Hal tersebut, sambung Femmy, mengacu pada Peraturan Pengganti Undang-Undang (Perpu) Nomor 1 Tahun 2016 yang telah ditetapkan menjadi UU Nomor 17 Tahun 2016.

Selanjutnya, Femmy menyampaikan saat ini telah terbit PP 70/2020 tentang Tata Cara Pelaksanaan Kebiri Kimia, Pemasangan Alat Pendeteksi Elektronik, Rehabilitasi, dan Pengumuman Identitas Pelaku Kekerasan Seksual Terhadap Anak.

"Kemenko PMK melakukan koordinasi dengan kementerian/lembaga terkait agar segera menerbitkan peraturan menteri/ kepala lembaga yang secara teknis mengimplementasikan PP 70 Tahun 2020 yang dimaksud agar terwujud upaya perlindungan anak dari kekerasan dan kejahatan seksual," ujar Femmy.

Adapun hukuman kebiri di Indonesia yang diberlakukan kepada pelaku adalah penanganan terapeutik atau semacam pengobatan.

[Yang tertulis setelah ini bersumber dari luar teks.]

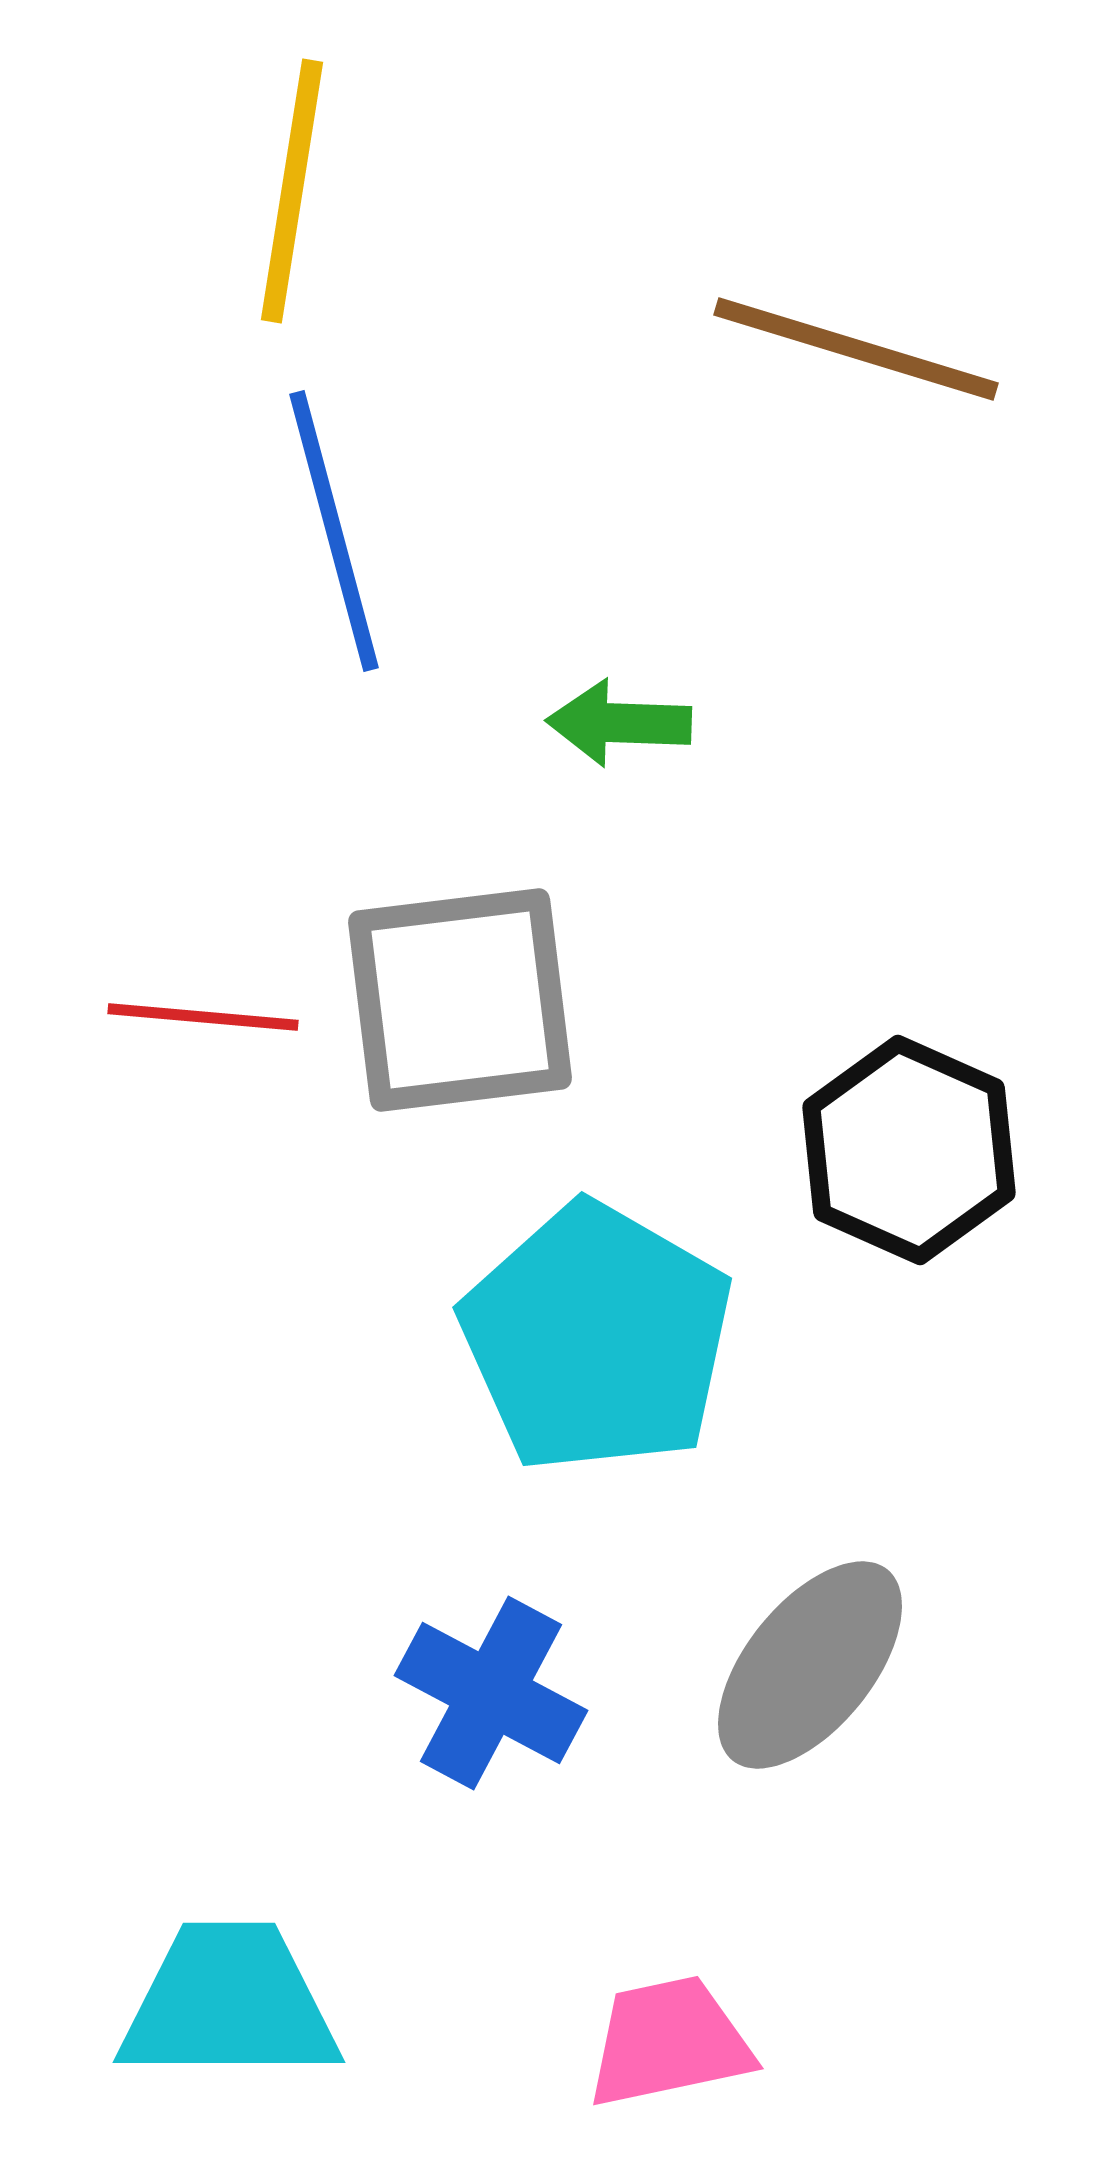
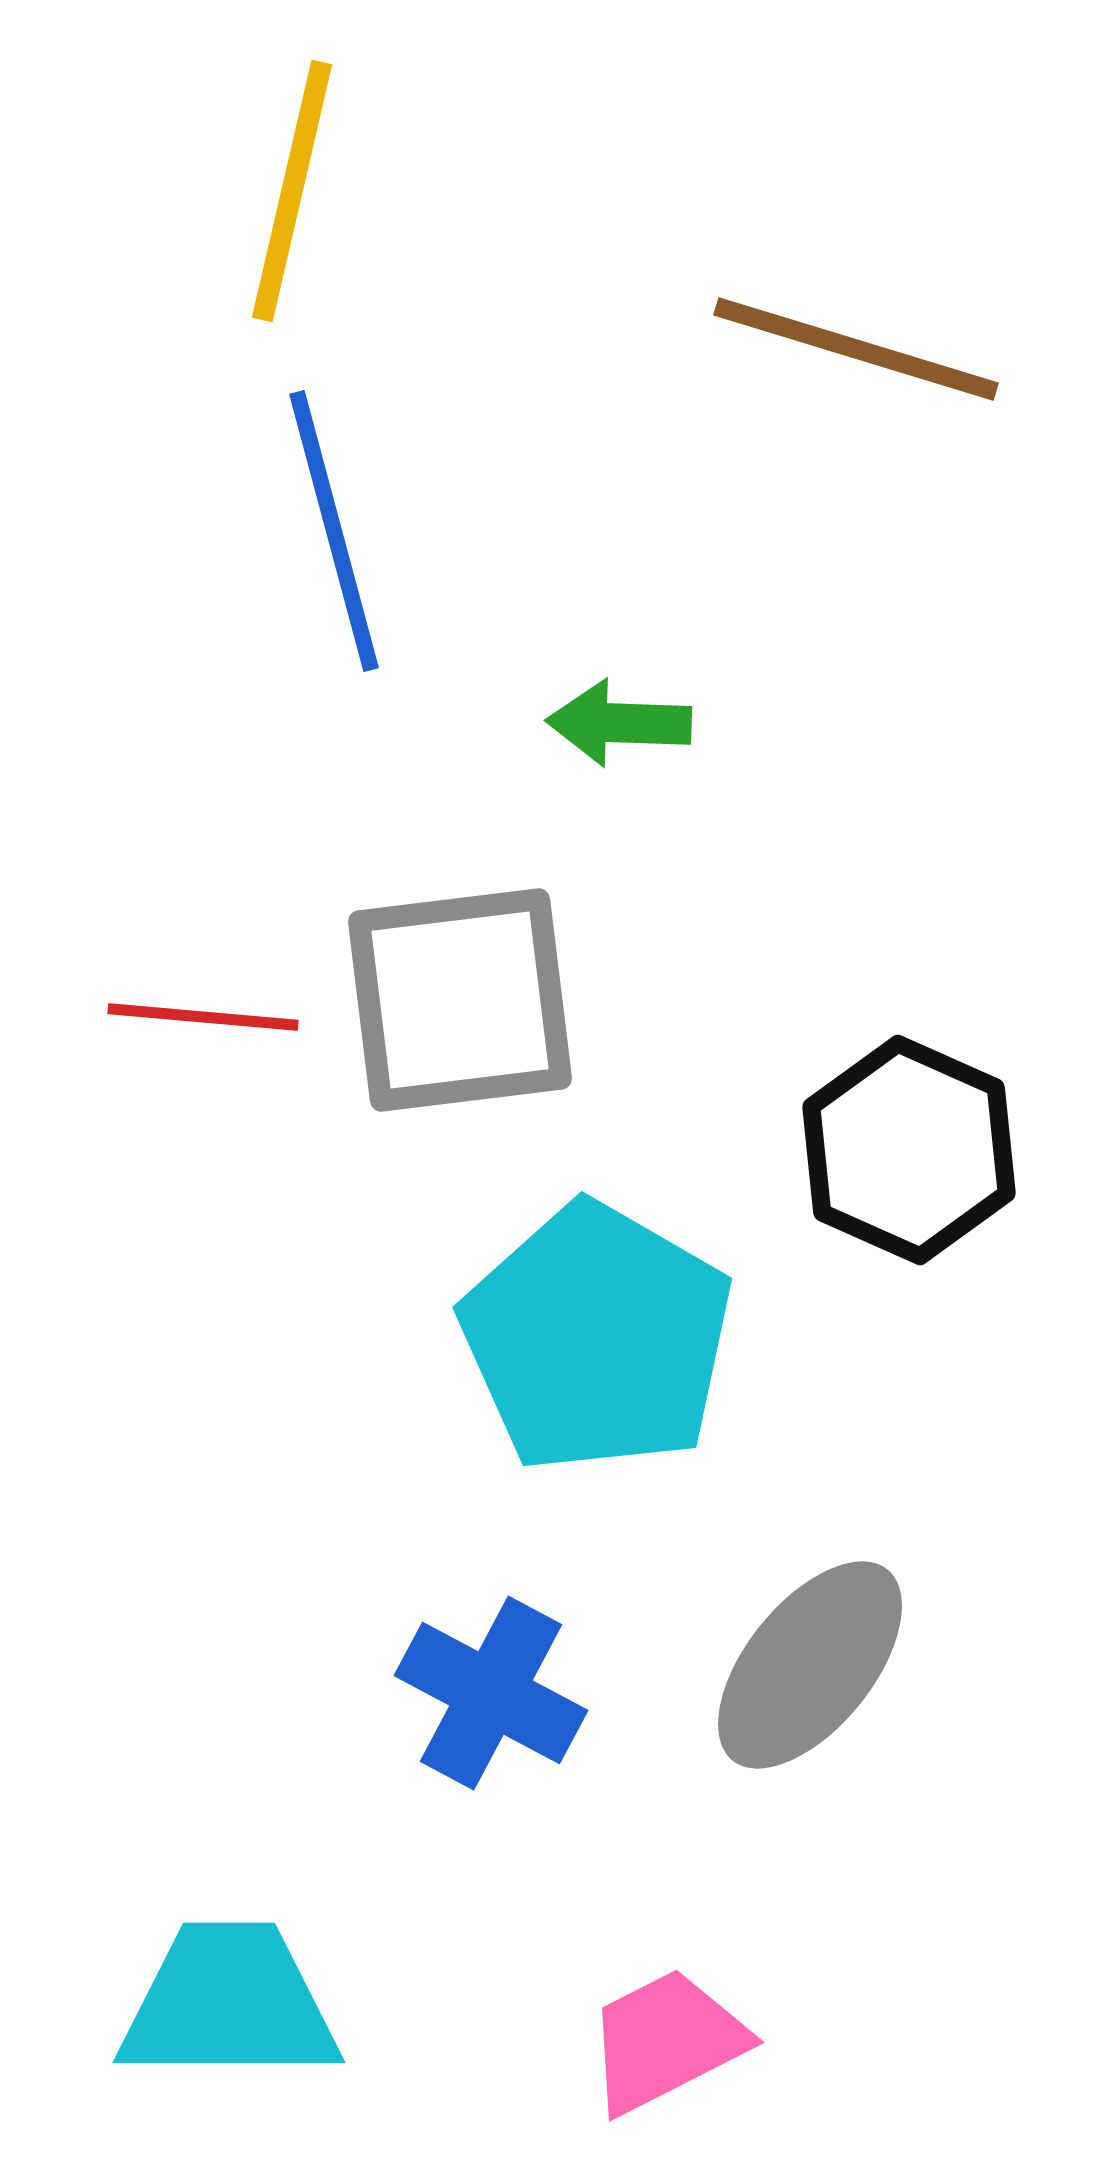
yellow line: rotated 4 degrees clockwise
pink trapezoid: moved 3 px left, 1 px up; rotated 15 degrees counterclockwise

Femmy bilang, hukuman ini tidak memberikan efek menyakitkan maupun penyiksaan tapi untuk mencegah berulangnya kekerasan seksual.

Tak hanya pemberian hukuman, penanganan korban kekerasan seksual harus jadi prioritas karena berkaitan dengan masa depan anak di mana pemulihan trauma juga menjadi prioritas.

Untuk itu, Kemenko PMK berkoordinasi dengan kementerian, lembaga, dan pemerintah daerah setempat agar anak sebagai korban ini dipastikan segera mendapatkan beberapa layanan dukungan psikososial untuk memulihkan trauma; bantuan Asistensi Rehabilitasi Sosial (ATENSI); pemeriksaan kesehatan; hingga pendampingan hukum.

Berikutnya, korban juga wajib diberikan pemenuhan hak pendidikan untuk dapat kembali bersekolah; pemenuhan hak sipil anak/bayi yang telah dilahirkan, berupa akte kelahiran, Kartu Identitas Anak (KIA), dan Kartu Keluarga; dan bantuan modal alat usaha ekonomi kreatif dan sejenisnya, serta bantuan Program Keluarga Harapan (PKH).

"Kemenko PMK memastikan bahwa anak sebagai korban yang telah memiliki bayi karena menjadi korban perbuatan keji, perlu diberi edukasi tentang parenting dan pengasuhan agar mereka tetap semangat dan optimis untuk mengasuh dan mewujudkan tumbuh kembang anaknya," ungkap Femmy.

"Untuk si bayi, dipastikan akan memperoleh perlindungan sosial, bantuan pemenuhan administrasi kependudukannya dan bantuan layanan untuk optimalisasi tumbuh kembangnya," pungkasnya.